Type 2M:Milwaukee-1 von Willebrand disease: an in-frame deletion in the Cys509-Cys695 loop of the von Willebrand factor A1 domain causes deficient binding of von Willebrand factor to platelets.

This report examines the genetic basis of a variant form of moderately severe von Willebrand disease (vWD) characterized by low plasma von Willebrand factor antigen (vWF:Ag) levels and normal multimerization, typical of type 1 vWD, but disproportionately-low agonist-mediated platelet-binding activity.
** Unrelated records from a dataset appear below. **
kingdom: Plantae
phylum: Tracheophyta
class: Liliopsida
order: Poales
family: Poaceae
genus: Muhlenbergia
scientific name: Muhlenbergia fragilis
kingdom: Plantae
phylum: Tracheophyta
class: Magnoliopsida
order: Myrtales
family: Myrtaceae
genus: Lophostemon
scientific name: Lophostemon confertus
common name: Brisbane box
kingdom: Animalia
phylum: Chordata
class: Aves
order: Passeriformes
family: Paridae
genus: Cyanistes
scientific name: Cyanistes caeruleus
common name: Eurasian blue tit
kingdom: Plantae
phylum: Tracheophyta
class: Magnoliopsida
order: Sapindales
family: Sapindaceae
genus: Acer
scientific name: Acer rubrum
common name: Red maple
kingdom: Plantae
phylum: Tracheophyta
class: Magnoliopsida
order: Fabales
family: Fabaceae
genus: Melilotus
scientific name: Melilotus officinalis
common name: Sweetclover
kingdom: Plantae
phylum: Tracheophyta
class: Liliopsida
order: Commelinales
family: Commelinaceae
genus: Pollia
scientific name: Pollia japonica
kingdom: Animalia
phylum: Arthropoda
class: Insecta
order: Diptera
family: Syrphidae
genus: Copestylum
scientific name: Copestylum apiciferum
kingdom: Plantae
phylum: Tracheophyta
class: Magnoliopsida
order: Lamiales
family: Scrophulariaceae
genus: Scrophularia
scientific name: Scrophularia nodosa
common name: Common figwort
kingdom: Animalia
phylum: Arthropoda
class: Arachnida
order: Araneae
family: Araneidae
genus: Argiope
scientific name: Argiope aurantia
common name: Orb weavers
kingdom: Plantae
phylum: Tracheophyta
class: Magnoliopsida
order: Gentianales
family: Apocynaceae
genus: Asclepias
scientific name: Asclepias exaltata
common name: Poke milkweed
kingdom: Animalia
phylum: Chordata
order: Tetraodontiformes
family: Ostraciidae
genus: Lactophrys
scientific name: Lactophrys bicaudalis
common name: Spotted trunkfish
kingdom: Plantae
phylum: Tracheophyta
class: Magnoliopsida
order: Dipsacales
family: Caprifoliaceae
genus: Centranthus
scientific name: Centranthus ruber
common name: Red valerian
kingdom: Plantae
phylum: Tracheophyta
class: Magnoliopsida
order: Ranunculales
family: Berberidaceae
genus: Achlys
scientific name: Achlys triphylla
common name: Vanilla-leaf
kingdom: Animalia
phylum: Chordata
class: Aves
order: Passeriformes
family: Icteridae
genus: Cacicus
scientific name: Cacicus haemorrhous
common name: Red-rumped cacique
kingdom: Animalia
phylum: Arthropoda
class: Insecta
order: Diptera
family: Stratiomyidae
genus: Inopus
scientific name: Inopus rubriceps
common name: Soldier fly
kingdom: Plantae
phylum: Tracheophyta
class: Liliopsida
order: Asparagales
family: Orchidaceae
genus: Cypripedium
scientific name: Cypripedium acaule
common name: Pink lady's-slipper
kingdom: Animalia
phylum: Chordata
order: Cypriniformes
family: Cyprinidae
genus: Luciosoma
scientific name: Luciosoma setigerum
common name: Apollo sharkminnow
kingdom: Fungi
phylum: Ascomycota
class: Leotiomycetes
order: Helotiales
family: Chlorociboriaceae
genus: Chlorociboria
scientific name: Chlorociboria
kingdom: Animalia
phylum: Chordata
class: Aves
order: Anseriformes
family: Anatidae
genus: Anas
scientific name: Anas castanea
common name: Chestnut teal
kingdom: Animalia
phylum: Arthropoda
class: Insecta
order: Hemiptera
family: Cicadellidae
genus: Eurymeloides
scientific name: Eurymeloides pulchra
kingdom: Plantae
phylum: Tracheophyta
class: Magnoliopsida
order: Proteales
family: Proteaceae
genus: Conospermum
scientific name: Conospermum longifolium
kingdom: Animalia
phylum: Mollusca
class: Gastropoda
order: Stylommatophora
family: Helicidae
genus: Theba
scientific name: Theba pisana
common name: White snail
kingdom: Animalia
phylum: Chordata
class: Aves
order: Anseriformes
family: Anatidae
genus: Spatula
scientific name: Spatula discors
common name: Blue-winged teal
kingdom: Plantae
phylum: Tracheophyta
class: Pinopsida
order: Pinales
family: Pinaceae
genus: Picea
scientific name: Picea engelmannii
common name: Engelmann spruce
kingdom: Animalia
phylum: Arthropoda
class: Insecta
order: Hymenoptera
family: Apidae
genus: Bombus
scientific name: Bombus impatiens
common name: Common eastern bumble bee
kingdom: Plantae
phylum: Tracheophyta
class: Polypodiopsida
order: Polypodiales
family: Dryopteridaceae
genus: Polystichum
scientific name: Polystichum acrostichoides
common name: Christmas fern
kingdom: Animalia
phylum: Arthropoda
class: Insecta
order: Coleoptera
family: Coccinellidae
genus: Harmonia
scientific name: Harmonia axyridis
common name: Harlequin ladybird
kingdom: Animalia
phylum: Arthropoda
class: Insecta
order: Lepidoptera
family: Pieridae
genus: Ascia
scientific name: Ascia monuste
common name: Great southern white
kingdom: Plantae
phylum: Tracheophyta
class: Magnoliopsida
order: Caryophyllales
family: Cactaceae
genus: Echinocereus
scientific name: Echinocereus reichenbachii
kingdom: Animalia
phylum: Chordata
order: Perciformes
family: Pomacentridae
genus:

We identified an in-frame deletion in vWF exon 28 in three generations of affected family members, who are heterozygous for this mutation. The deletion of nucleotides 4,173-4,205 results in the loss of amino acids Arg629-Gln639 in the Cys509-Cys695 loop of the A1 domain in mature vWF. The secreted mutant vWF showed a normal multimeric profile but did not bind to platelets in the presence of optimal concentrations of either ristocetin or botrocetin. The mutant vWF also failed to interact with heparin, and with vWF monoclonal antibody AvW3, which blocks the binding of vWF to GPlb. In addition, mutant vWF showed reduced secretion from transfected cells concomitant with increased intracellular levels. These results confirm that the deletion is the genetic defect responsible for the reduced interaction of vWF with platelets. We have designated this new variant type 2M:Milwaukee-1 vWD. Our analysis suggests that the potential frequency of this phenotype in individuals diagnosed with type 1 vWD is about 0.5%.